NASA selected less than two dozen people for special access to this launch, and Anderson was one of them.
Anderson got this once in a lifetime experience because NASA was impressed with innovative work on his professional social media pages and at Penn State Lehigh Valley.
In his application, Anderson explained how Penn State Lehigh Valley students will experience the rocket launch and unprecedented access to the NASA facilities with him — even if they are not technically there.
That’s because Anderson used a special camera to a film a 360-degree video of the launch, the behind-the-scenes tours, and interviews with scientists.
Due to this perspective, students will be able to put on a 360-video headset and experience the video as if they were there.
When a student turns his head to the right, he will see what he would have seen if he had been looking right at the NASA rocket launch. When another student wearing the headset turns around, she will see what would have been happening behind her at that moment in the NASA rocket launch facility. 360 video is also available for viewing without a headset and still offer the 360-viewing capability.
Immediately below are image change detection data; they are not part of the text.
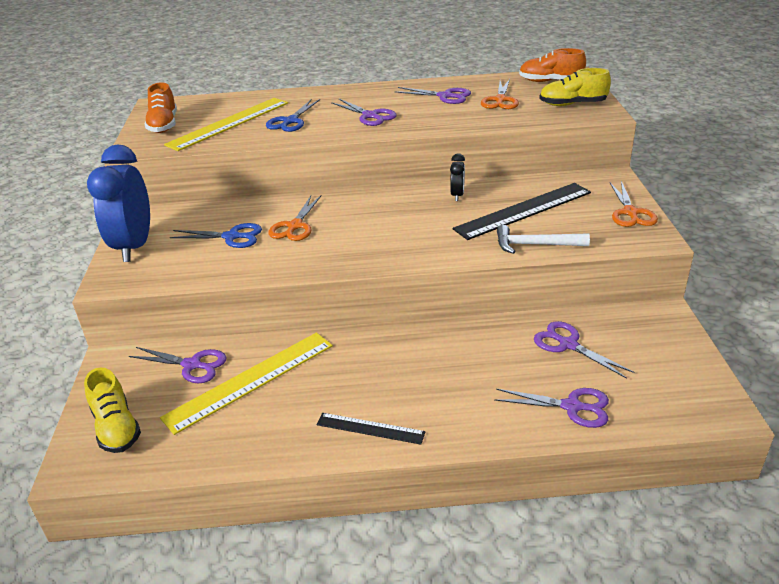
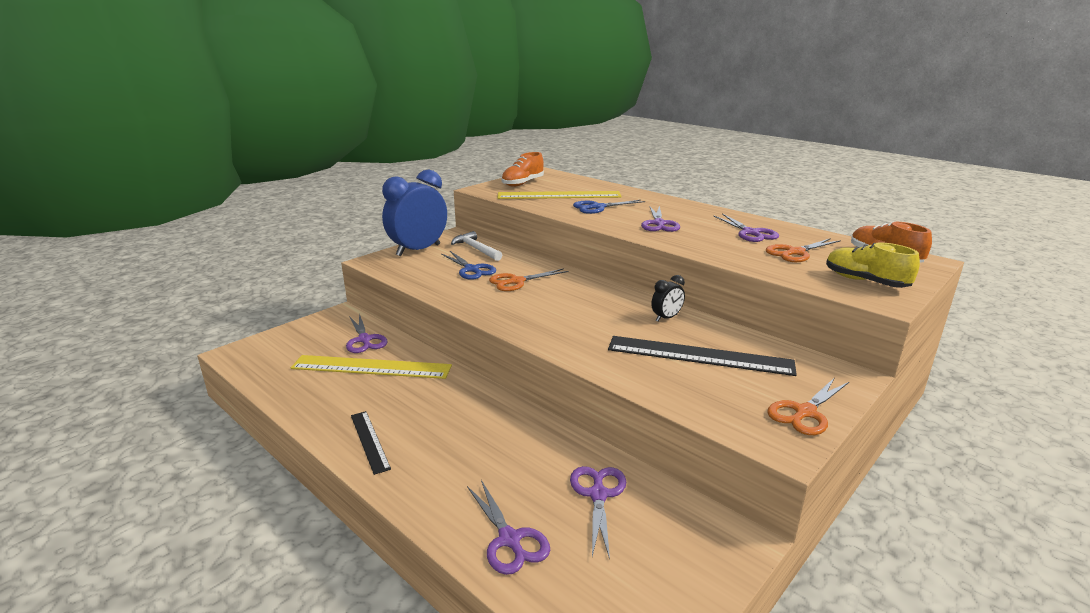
camera: 45 degrees right, 10 degrees down
(116, 427) = (280, 347): yellow shoe -> none
(535, 245) = (654, 384): white hammer -> white hammer (476, 249)

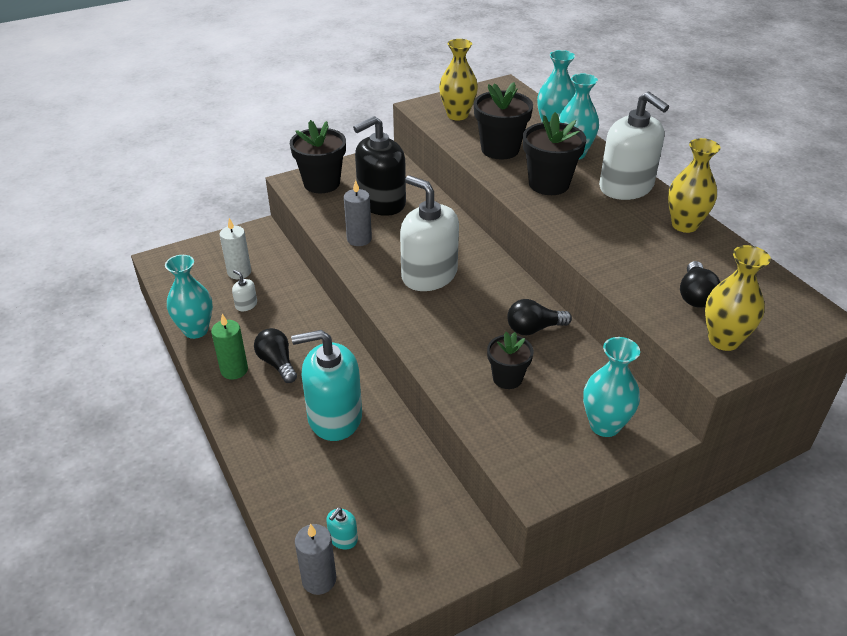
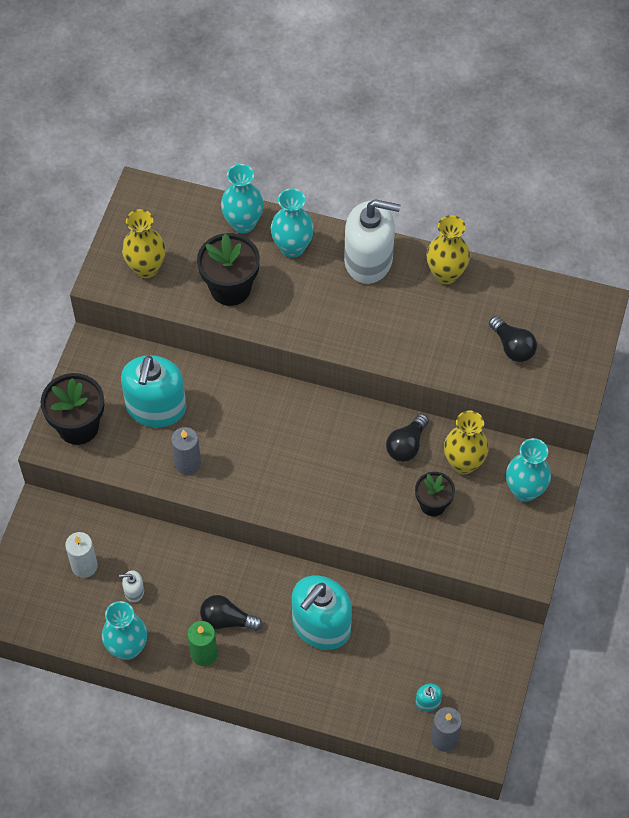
camera: 45 degrees left, 20 degrees up
(381, 202) = (156, 407): black soap dispenser -> turquoise soap dispenser
(429, 275) = (282, 455): white soap dispenser -> none
(549, 184) = (310, 303): black flower pot -> none
(723, 340) = (561, 376): yellow vase -> yellow vase (463, 463)

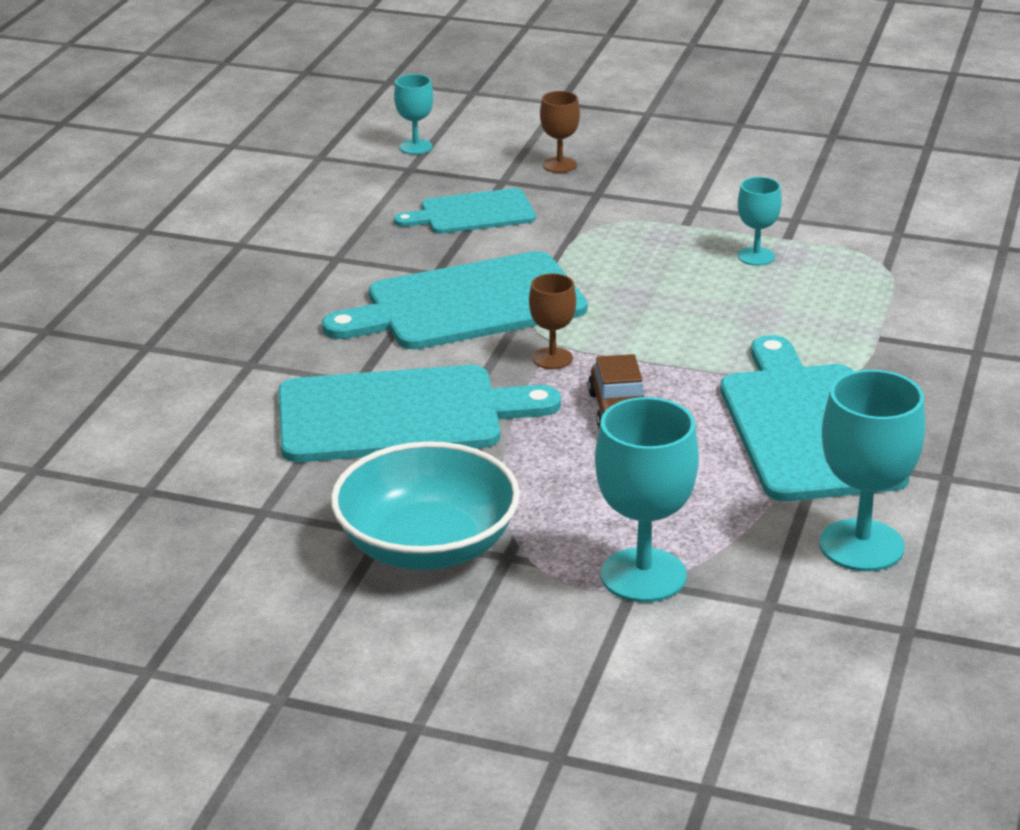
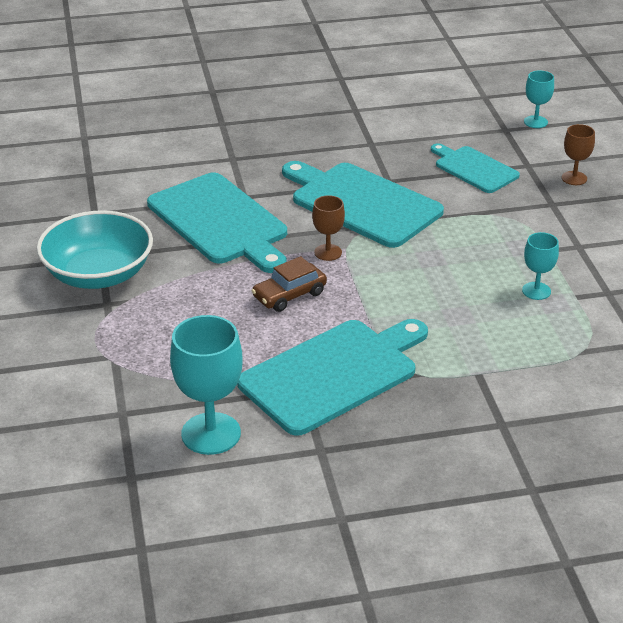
camera: 60 degrees right, 5 degrees up
(643, 575) = (120, 357): turquoise goblet -> none

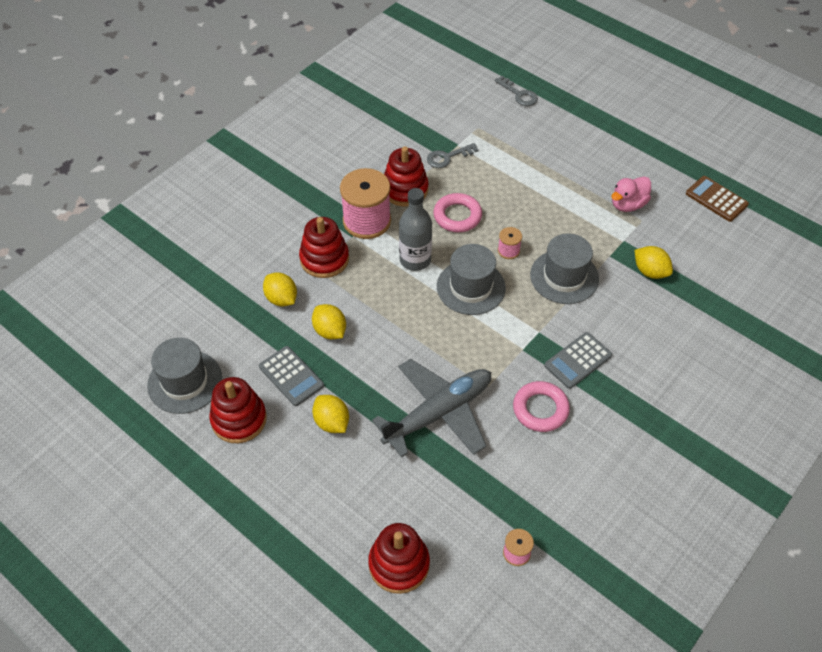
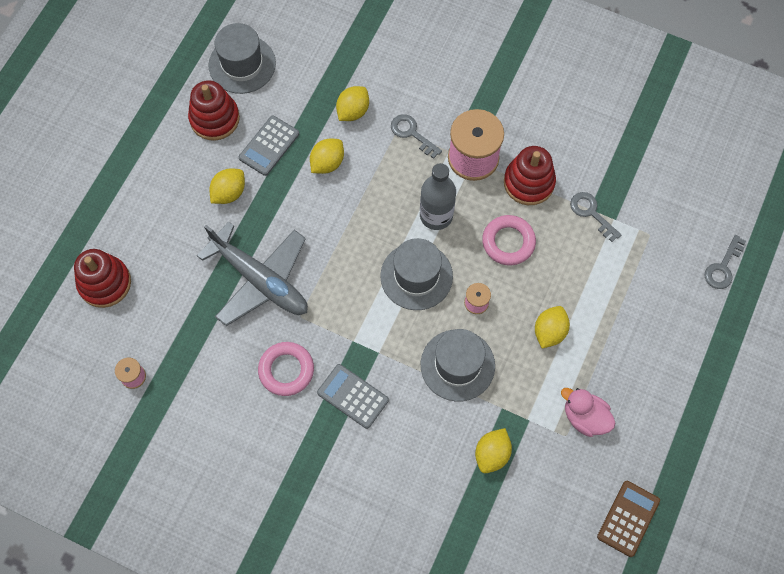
camera: 75 degrees right, 15 degrees up
(324, 259) = (412, 133): red stacking toy -> grey key
(548, 209) = (549, 332): none -> yellow lemon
“Virtual reality is a part of Penn State Lehigh Valley's dedication to enhancing technology on campus,” said Kate Morgan, director of virtual education. “Last year we asked our students about technology and the interest in exploring virtual reality was on the top of their list. The students are engaged and part of the process at Penn State Lehigh Valley.”
Over the summer, the campus installed a virtual reality room and purchased HTC Vive headsets.
Beginning this fall, those 360-degree videos and more immersive virtual reality experiences will be incorporated into classes at Lehigh Valley as a way to engage students with real-world examples and active learning. In addition to the NASA filming, several videos were recorded in the rain forest and coral reefs of Puerto Rico this summer.
“There are some exciting things happening in the field of virtual education,” Morgan said.
The school plans to grow their immersive learning experiences through the purchase of more 360 cameras and additional technology throughout the school year.